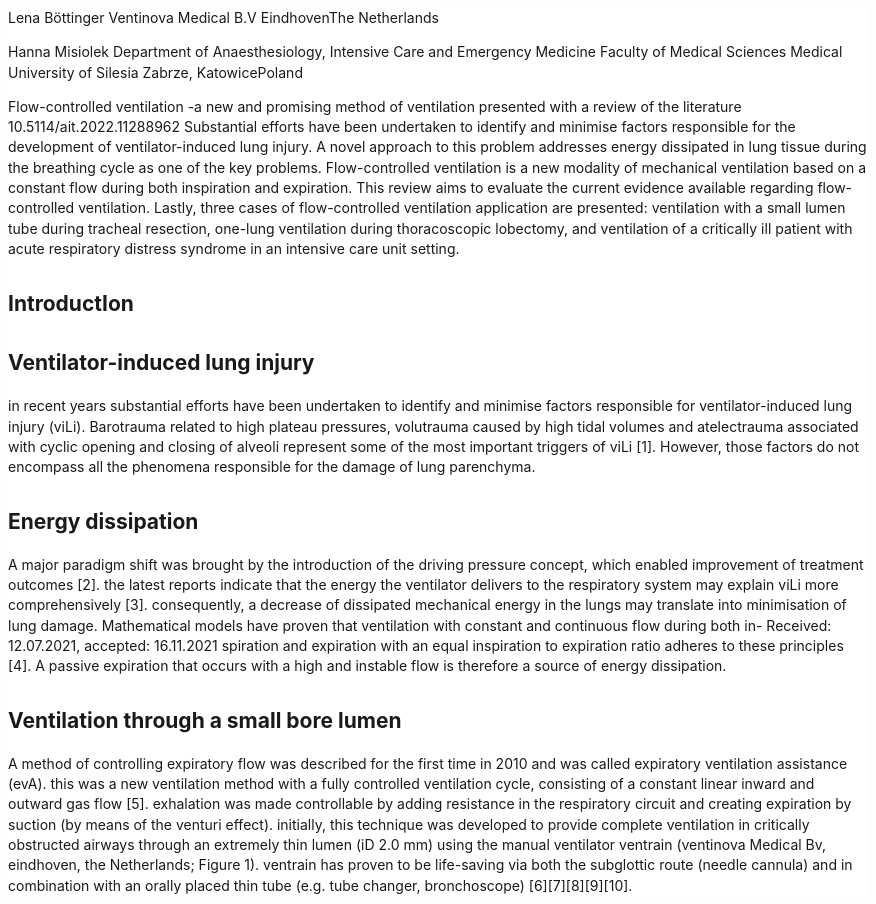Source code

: Lena Böttinger 
Ventinova Medical B.V
EindhovenThe Netherlands

Hanna Misiolek 
Department of Anaesthesiology, Intensive Care and Emergency Medicine
Faculty of Medical Sciences
Medical University of Silesia
Zabrze, KatowicePoland

Flow-controlled ventilation -a new and promising method of ventilation presented with a review of the literature
10.5114/ait.2022.11288962
Substantial efforts have been undertaken to identify and minimise factors responsible for the development of ventilator-induced lung injury. A novel approach to this problem addresses energy dissipated in lung tissue during the breathing cycle as one of the key problems. Flow-controlled ventilation is a new modality of mechanical ventilation based on a constant flow during both inspiration and expiration. This review aims to evaluate the current evidence available regarding flow-controlled ventilation. Lastly, three cases of flow-controlled ventilation application are presented: ventilation with a small lumen tube during tracheal resection, one-lung ventilation during thoracoscopic lobectomy, and ventilation of a critically ill patient with acute respiratory distress syndrome in an intensive care unit setting.

## IntroductIon


## Ventilator-induced lung injury

in recent years substantial efforts have been undertaken to identify and minimise factors responsible for ventilator-induced lung injury (viLi). Barotrauma related to high plateau pressures, volutrauma caused by high tidal volumes and atelectrauma associated with cyclic opening and closing of alveoli represent some of the most important triggers of viLi [1]. However, those factors do not encompass all the phenomena responsible for the damage of lung parenchyma.


## Energy dissipation

A major paradigm shift was brought by the introduction of the driving pressure concept, which enabled improvement of treatment outcomes [2]. the latest reports indicate that the energy the ventilator delivers to the respiratory system may explain viLi more comprehensively [3]. consequently, a decrease of dissipated mechanical energy in the lungs may translate into minimisation of lung damage. Mathematical models have proven that ventilation with constant and continuous flow during both in- Received: 12.07.2021, accepted: 16.11.2021 spiration and expiration with an equal inspiration to expiration ratio adheres to these principles [4]. A passive expiration that occurs with a high and instable flow is therefore a source of energy dissipation.


## Ventilation through a small bore lumen

A method of controlling expiratory flow was described for the first time in 2010 and was called expiratory ventilation assistance (evA). this was a new ventilation method with a fully controlled ventilation cycle, consisting of a constant linear inward and outward gas flow [5]. exhalation was made controllable by adding resistance in the respiratory circuit and creating expiration by suction (by means of the venturi effect). initially, this technique was developed to provide complete ventilation in critically obstructed airways through an extremely thin lumen (iD 2.0 mm) using the manual ventilator ventrain (ventinova Medical Bv, eindhoven, the Netherlands; Figure 1). ventrain has proven to be life-saving via both the subglottic route (needle cannula) and in combination with an orally placed thin tube (e.g. tube changer, bronchoscope) [6][7][8][9][10].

## EXERCISE OBJECTIVE
An exact copy of all entries is needed, with no pictures in it.

## SOLUTION
Source code

: Lena Böttinger 
Ventinova Medical B.V
EindhovenThe Netherlands

Hanna Misiolek 
Department of Anaesthesiology, Intensive Care and Emergency Medicine
Faculty of Medical Sciences
Medical University of Silesia
Zabrze, KatowicePoland

Flow-controlled ventilation -a new and promising method of ventilation presented with a review of the literature
10.5114/ait.2022.11288962
Substantial efforts have been undertaken to identify and minimise factors responsible for the development of ventilator-induced lung injury. A novel approach to this problem addresses energy dissipated in lung tissue during the breathing cycle as one of the key problems. Flow-controlled ventilation is a new modality of mechanical ventilation based on a constant flow during both inspiration and expiration. This review aims to evaluate the current evidence available regarding flow-controlled ventilation. Lastly, three cases of flow-controlled ventilation application are presented: ventilation with a small lumen tube during tracheal resection, one-lung ventilation during thoracoscopic lobectomy, and ventilation of a critically ill patient with acute respiratory distress syndrome in an intensive care unit setting.

## IntroductIon


## Ventilator-induced lung injury

in recent years substantial efforts have been undertaken to identify and minimise factors responsible for ventilator-induced lung injury (viLi). Barotrauma related to high plateau pressures, volutrauma caused by high tidal volumes and atelectrauma associated with cyclic opening and closing of alveoli represent some of the most important triggers of viLi [1]. However, those factors do not encompass all the phenomena responsible for the damage of lung parenchyma.


## Energy dissipation

A major paradigm shift was brought by the introduction of the driving pressure concept, which enabled improvement of treatment outcomes [2]. the latest reports indicate that the energy the ventilator delivers to the respiratory system may explain viLi more comprehensively [3]. consequently, a decrease of dissipated mechanical energy in the lungs may translate into minimisation of lung damage. Mathematical models have proven that ventilation with constant and continuous flow during both in- Received: 12.07.2021, accepted: 16.11.2021 spiration and expiration with an equal inspiration to expiration ratio adheres to these principles [4]. A passive expiration that occurs with a high and instable flow is therefore a source of energy dissipation.


## Ventilation through a small bore lumen

A method of controlling expiratory flow was described for the first time in 2010 and was called expiratory ventilation assistance (evA). this was a new ventilation method with a fully controlled ventilation cycle, consisting of a constant linear inward and outward gas flow [5]. exhalation was made controllable by adding resistance in the respiratory circuit and creating expiration by suction (by means of the venturi effect). initially, this technique was developed to provide complete ventilation in critically obstructed airways through an extremely thin lumen (iD 2.0 mm) using the manual ventilator ventrain (ventinova Medical Bv, eindhoven, the Netherlands; Figure 1). ventrain has proven to be life-saving via both the subglottic route (needle cannula) and in combination with an orally placed thin tube (e.g. tube changer, bronchoscope) [6][7][8][9][10].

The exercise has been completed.